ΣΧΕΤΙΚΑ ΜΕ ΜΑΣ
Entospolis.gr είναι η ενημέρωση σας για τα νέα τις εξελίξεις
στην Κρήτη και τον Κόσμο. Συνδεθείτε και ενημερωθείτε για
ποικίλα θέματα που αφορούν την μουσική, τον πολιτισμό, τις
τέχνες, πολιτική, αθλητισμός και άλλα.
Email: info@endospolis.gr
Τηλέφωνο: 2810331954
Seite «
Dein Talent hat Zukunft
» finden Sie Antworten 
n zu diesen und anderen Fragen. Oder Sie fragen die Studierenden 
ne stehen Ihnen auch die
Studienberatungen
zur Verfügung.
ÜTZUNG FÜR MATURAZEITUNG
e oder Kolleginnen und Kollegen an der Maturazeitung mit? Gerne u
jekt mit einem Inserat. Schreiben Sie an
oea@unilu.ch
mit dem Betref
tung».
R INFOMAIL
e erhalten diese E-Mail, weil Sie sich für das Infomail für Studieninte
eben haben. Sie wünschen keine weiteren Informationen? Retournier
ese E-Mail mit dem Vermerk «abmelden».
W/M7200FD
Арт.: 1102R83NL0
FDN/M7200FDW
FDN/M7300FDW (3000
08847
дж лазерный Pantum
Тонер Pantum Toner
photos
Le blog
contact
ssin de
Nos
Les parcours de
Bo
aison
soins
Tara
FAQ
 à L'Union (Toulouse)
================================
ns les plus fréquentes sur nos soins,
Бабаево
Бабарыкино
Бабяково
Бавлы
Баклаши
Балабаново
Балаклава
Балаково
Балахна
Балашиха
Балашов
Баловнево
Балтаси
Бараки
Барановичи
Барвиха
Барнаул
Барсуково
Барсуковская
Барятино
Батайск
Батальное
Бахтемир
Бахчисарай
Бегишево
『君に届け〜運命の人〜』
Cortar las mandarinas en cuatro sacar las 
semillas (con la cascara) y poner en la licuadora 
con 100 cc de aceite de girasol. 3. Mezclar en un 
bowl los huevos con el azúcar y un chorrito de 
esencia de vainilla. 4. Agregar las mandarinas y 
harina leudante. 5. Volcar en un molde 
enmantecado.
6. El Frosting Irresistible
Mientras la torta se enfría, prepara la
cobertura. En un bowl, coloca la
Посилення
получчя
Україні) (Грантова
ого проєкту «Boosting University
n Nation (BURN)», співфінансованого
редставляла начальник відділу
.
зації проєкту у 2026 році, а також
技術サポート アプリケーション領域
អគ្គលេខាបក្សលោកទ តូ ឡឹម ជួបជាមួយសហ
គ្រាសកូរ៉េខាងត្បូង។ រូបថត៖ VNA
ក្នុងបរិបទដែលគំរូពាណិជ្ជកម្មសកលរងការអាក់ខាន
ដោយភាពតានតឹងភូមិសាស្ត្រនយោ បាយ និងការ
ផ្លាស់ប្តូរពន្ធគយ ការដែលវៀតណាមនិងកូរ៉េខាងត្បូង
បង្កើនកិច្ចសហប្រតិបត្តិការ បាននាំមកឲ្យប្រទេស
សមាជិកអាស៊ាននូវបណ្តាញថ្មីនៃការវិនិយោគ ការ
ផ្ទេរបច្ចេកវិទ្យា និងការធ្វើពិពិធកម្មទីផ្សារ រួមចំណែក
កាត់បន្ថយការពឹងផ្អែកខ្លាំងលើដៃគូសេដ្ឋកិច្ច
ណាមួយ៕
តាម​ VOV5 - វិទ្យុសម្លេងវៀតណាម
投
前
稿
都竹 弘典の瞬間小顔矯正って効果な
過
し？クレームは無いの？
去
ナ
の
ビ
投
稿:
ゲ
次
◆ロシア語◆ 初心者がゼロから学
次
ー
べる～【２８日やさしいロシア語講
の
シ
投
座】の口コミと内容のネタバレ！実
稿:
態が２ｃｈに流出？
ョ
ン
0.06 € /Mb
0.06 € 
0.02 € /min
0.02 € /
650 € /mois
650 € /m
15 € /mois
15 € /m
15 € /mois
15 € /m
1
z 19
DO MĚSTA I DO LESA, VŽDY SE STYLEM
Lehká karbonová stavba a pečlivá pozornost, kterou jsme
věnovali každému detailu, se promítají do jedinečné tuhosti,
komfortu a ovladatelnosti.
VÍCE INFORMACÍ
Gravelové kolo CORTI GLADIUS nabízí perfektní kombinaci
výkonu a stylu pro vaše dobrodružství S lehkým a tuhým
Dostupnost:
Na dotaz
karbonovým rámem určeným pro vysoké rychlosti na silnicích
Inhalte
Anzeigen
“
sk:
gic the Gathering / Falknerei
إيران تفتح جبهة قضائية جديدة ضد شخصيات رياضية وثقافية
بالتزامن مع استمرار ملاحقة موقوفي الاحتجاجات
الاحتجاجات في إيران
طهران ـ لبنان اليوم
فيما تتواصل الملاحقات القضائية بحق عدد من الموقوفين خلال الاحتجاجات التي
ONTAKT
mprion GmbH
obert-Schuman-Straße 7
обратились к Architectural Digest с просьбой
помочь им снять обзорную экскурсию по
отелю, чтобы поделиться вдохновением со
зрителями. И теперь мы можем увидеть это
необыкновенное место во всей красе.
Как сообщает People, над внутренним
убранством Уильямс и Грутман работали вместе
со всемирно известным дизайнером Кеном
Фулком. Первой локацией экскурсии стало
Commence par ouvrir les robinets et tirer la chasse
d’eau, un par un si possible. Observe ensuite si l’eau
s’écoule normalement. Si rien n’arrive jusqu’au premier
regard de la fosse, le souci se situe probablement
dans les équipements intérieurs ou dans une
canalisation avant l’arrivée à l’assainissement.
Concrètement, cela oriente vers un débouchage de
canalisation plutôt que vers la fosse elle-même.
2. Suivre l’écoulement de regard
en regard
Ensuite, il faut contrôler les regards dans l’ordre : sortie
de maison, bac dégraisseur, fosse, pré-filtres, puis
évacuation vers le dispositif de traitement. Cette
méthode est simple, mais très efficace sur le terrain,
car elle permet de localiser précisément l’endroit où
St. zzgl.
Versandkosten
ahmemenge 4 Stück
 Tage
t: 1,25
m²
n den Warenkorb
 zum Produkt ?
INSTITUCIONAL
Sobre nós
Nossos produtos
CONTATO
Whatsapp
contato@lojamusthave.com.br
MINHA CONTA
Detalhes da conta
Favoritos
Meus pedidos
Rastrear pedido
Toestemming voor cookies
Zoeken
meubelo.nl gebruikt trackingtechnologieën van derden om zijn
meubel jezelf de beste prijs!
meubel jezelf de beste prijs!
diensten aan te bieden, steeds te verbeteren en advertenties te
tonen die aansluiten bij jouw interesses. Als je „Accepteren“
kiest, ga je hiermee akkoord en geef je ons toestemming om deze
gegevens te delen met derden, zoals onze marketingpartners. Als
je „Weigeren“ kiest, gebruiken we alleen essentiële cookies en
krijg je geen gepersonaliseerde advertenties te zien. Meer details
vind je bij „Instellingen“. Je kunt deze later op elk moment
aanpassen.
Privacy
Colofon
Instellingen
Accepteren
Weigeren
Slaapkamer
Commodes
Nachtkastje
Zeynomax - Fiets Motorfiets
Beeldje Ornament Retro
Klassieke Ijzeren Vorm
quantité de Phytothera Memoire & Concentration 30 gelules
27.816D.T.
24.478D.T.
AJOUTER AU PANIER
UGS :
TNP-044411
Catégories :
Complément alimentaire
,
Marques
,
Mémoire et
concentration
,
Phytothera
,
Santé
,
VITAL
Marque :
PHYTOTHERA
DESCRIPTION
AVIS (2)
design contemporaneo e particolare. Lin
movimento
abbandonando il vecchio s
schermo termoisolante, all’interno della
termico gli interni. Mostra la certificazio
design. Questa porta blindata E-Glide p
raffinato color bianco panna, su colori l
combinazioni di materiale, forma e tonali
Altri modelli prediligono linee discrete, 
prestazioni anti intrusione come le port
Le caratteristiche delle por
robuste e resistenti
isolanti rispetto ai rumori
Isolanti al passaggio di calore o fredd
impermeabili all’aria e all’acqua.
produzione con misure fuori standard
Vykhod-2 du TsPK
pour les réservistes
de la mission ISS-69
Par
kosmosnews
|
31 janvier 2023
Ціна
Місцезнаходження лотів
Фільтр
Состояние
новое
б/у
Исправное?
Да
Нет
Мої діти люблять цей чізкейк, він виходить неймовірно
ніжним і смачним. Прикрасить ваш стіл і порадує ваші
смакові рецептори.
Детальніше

Requirement: What is wanted is every line from the first line of the entries through the line that contains "ÜTZUNG FÜR MATURAZEITUNG", given again exactly.

Response for this exercise:
ΣΧΕΤΙΚΑ ΜΕ ΜΑΣ
Entospolis.gr είναι η ενημέρωση σας για τα νέα τις εξελίξεις
στην Κρήτη και τον Κόσμο. Συνδεθείτε και ενημερωθείτε για
ποικίλα θέματα που αφορούν την μουσική, τον πολιτισμό, τις
τέχνες, πολιτική, αθλητισμός και άλλα.
Email: info@endospolis.gr
Τηλέφωνο: 2810331954
Seite «
Dein Talent hat Zukunft
» finden Sie Antworten 
n zu diesen und anderen Fragen. Oder Sie fragen die Studierenden 
ne stehen Ihnen auch die
Studienberatungen
zur Verfügung.
ÜTZUNG FÜR MATURAZEITUNG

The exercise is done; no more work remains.